While we cannot stop the process of muscle loss as we get older, we can definitely slow it down. Making a few lifestyle changes such as adding exercise and making conscious changes to our diet can have a pretty big impact on helping our muscles stay strong and healthy. Regular walking is a great place to start, as well as resistance exercises such as light weight lifting or using elastic resistance bands. Alternatively, you could join some group community classes to make it more fun and social.

It is important to eat foods that are rich in protein such as lean meats, fish and eggs as these all contribute towards building and maintaining more muscle. Additionally, taking supplements like vitamin D, fish oil and creatine can also benefit our ability to hold more muscle.

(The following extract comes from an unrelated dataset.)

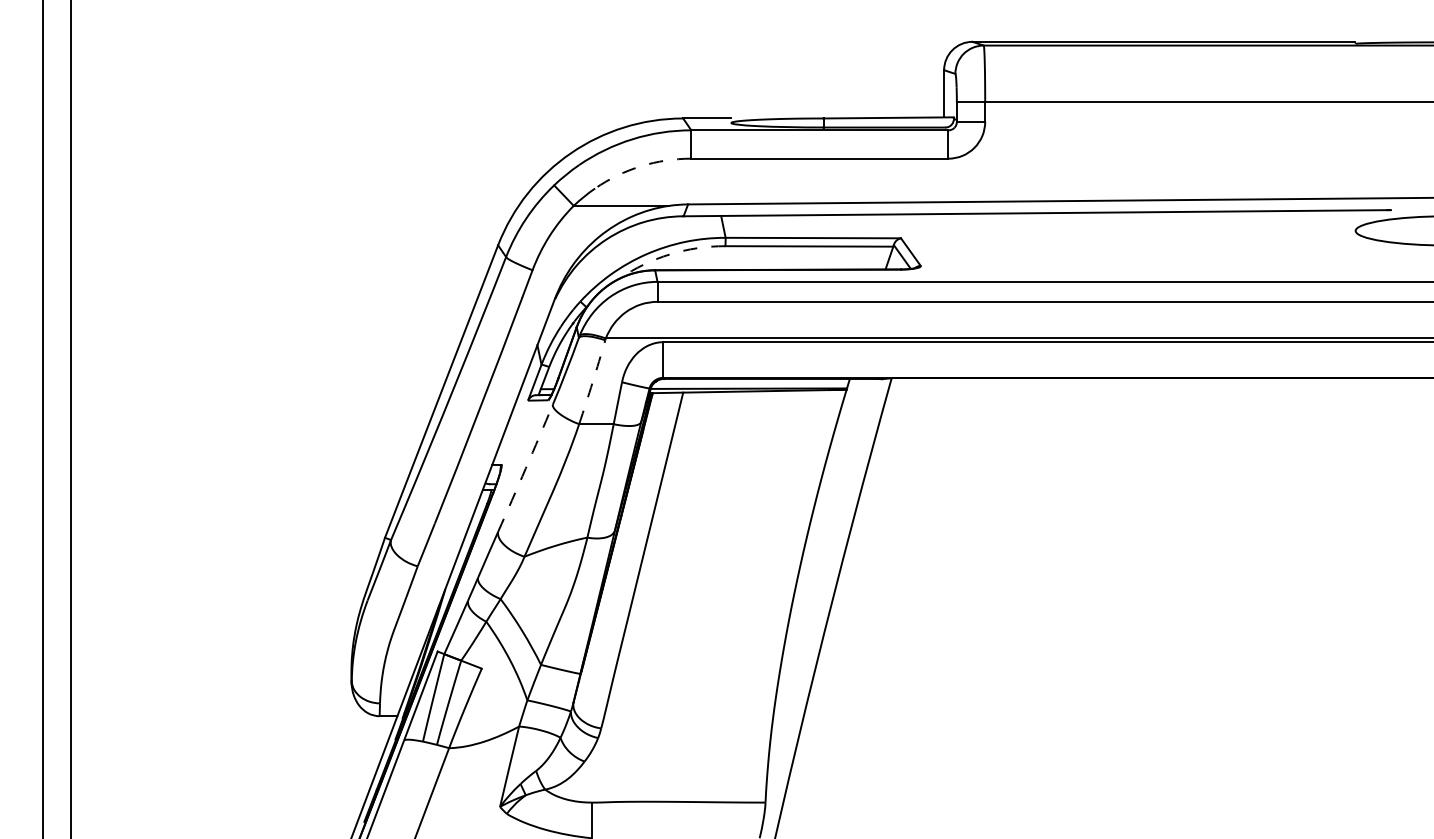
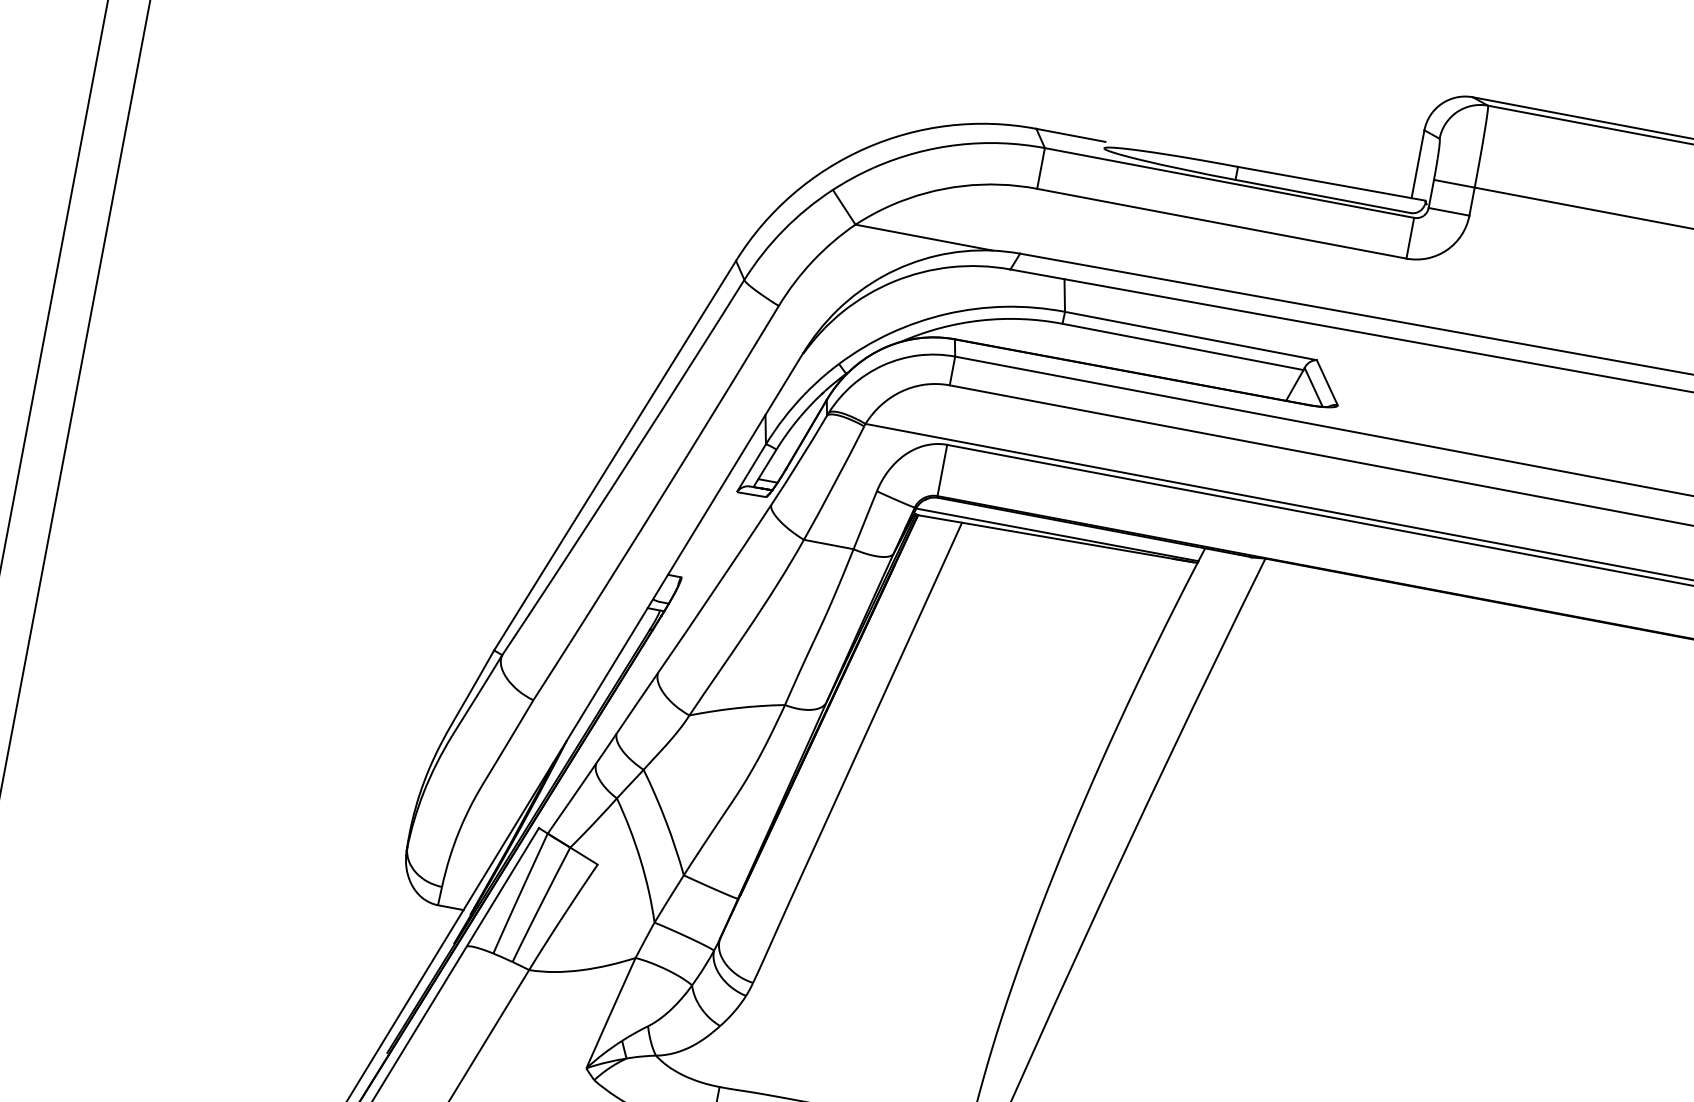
arc: (640, 166) -> (962, 186), dashed -> solid
arc: (670, 254) -> (981, 320), dashed -> solid
arc: (592, 382) -> (834, 483), dashed -> solid
arc: (525, 468) -> (714, 588), dashed -> solid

Muscle mass is central to the condition of our health, with sarcopenia, sarcopenic obesity (low muscles mass alongside excess fat) and dynapenia (loss of muscle strength) largely impacting a wide range of health conditions, including heart disease, diabetes, frailty and dementia.

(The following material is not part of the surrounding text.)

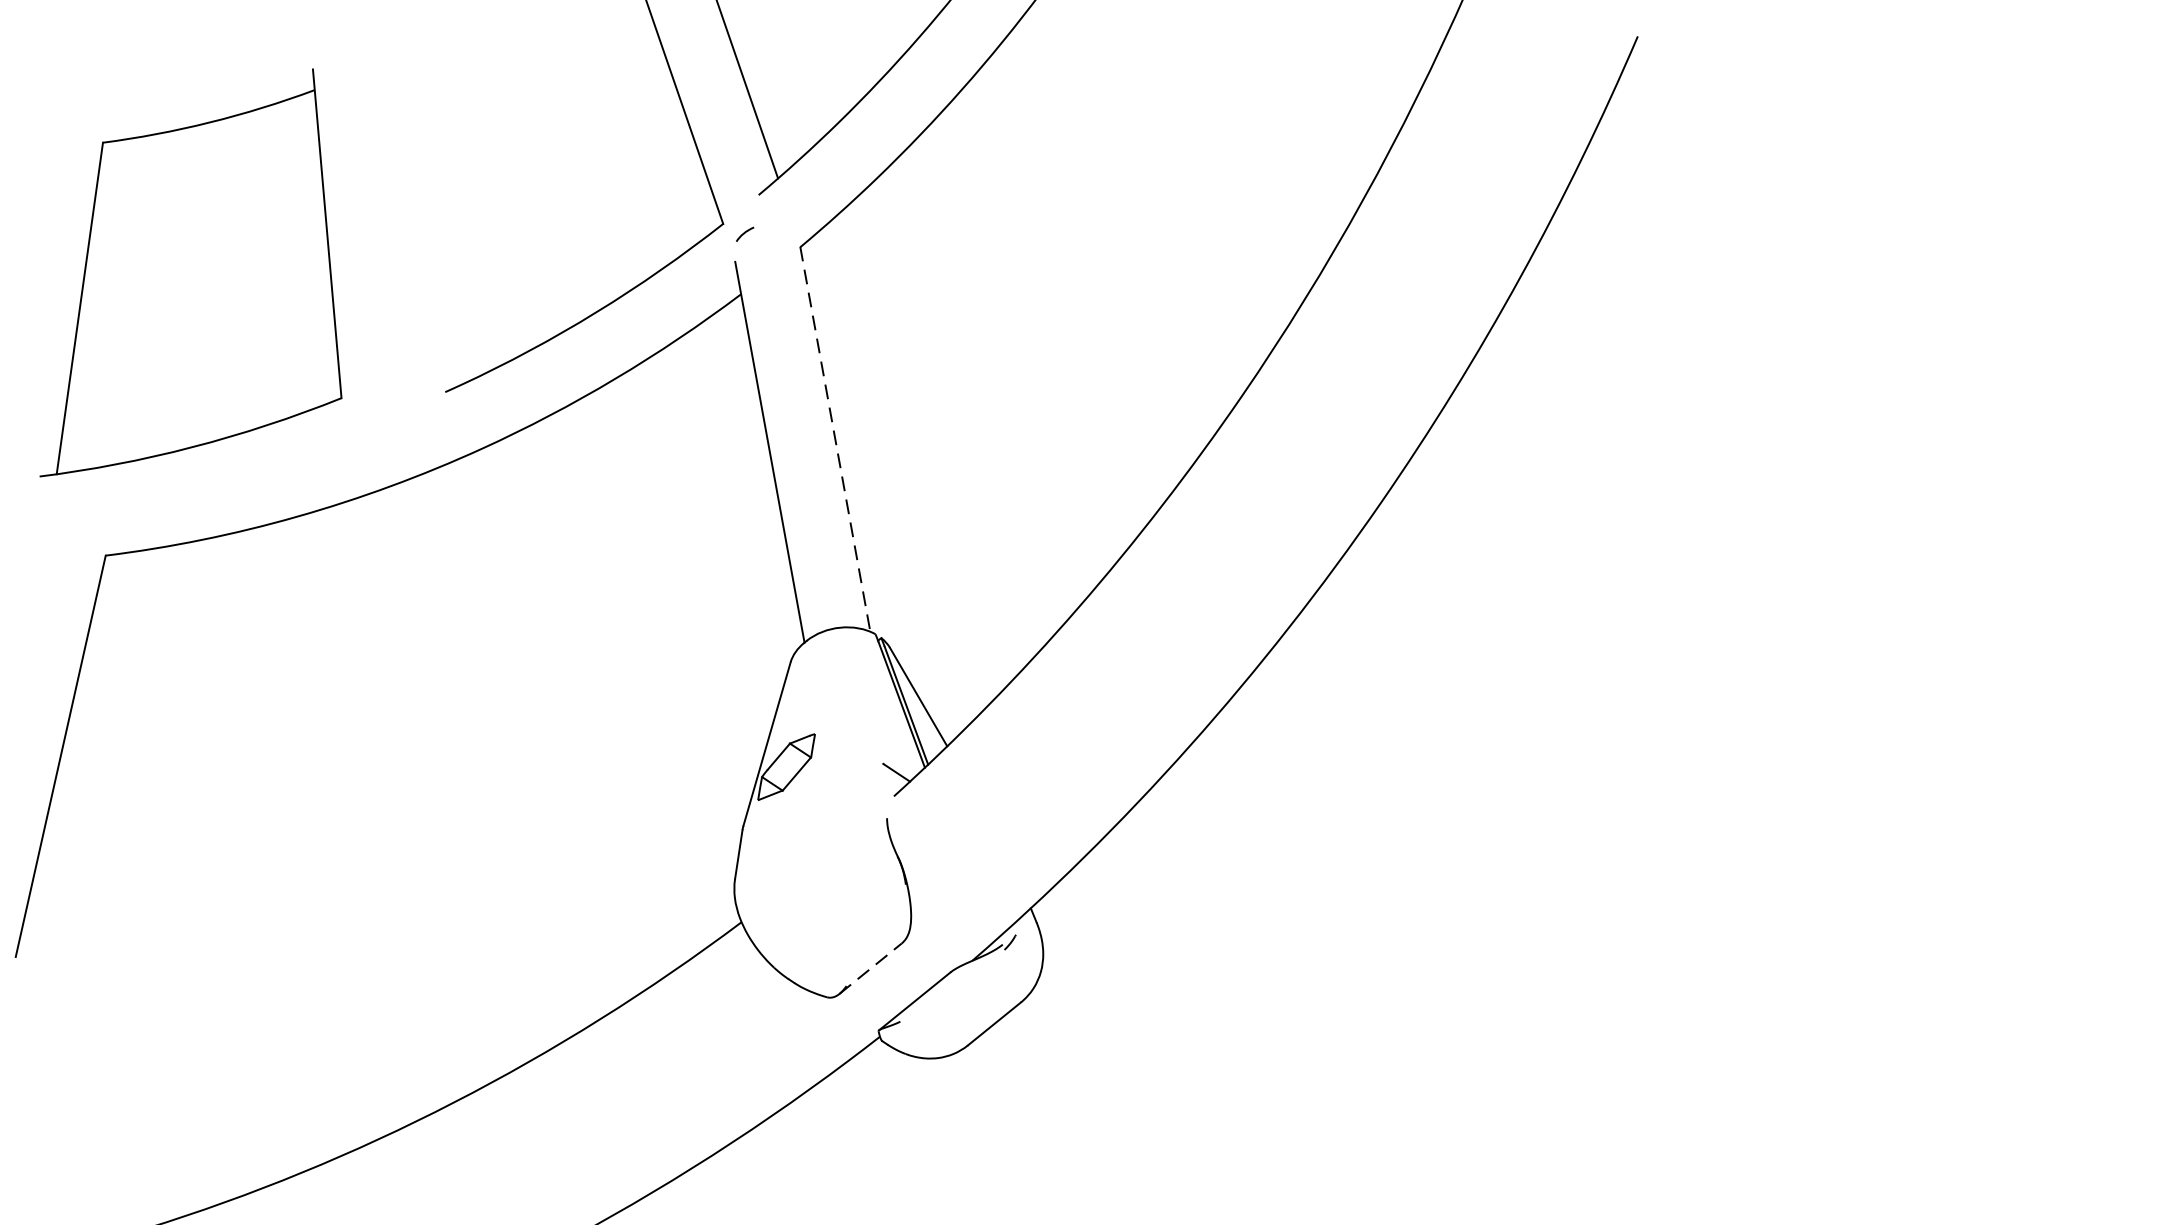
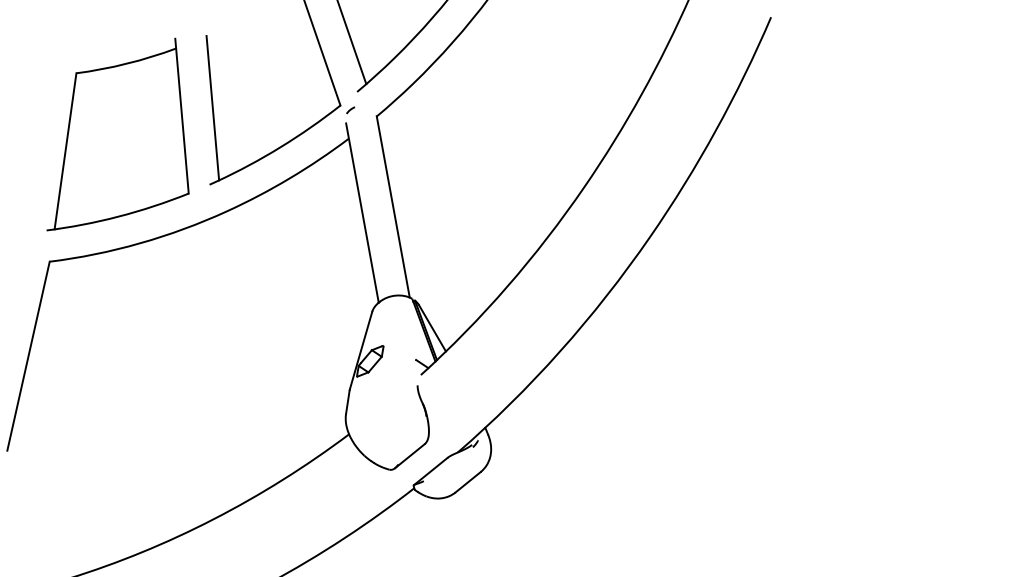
line: (451, 230) -> (212, 108), added
part: (190, 272) -> (117, 134), moved
line: (835, 440) -> (393, 207), dashed -> solid
line: (869, 969) -> (409, 456), dashed -> solid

It seems that muscle mass plays a protective roll in heart health. Noticeably, amongst those who already have heart disease, the ones with higher levels of muscle mass are more likely to live longer than those with lower muscle mass, who tend to be more at risk of dying prematurely from all causes.

Furthermore, having healthy muscles can protect us from developing diabetes. This is because our muscles use the sugar (created from the food we eat) for energy or to store as glycogen to maintain stable blood sugar levels. This is a vital part of blood sugar control and therefore explains why those with higher muscle mass have a lower chance of getting diabetes.

So, with a few mindful changes to our lifestyles we can improve our quality of life. Adding exercise and being conscious of the food we eat can help slow down the process of muscle loss as we get older, which in turn can have a huge positive benefit to our long-term health.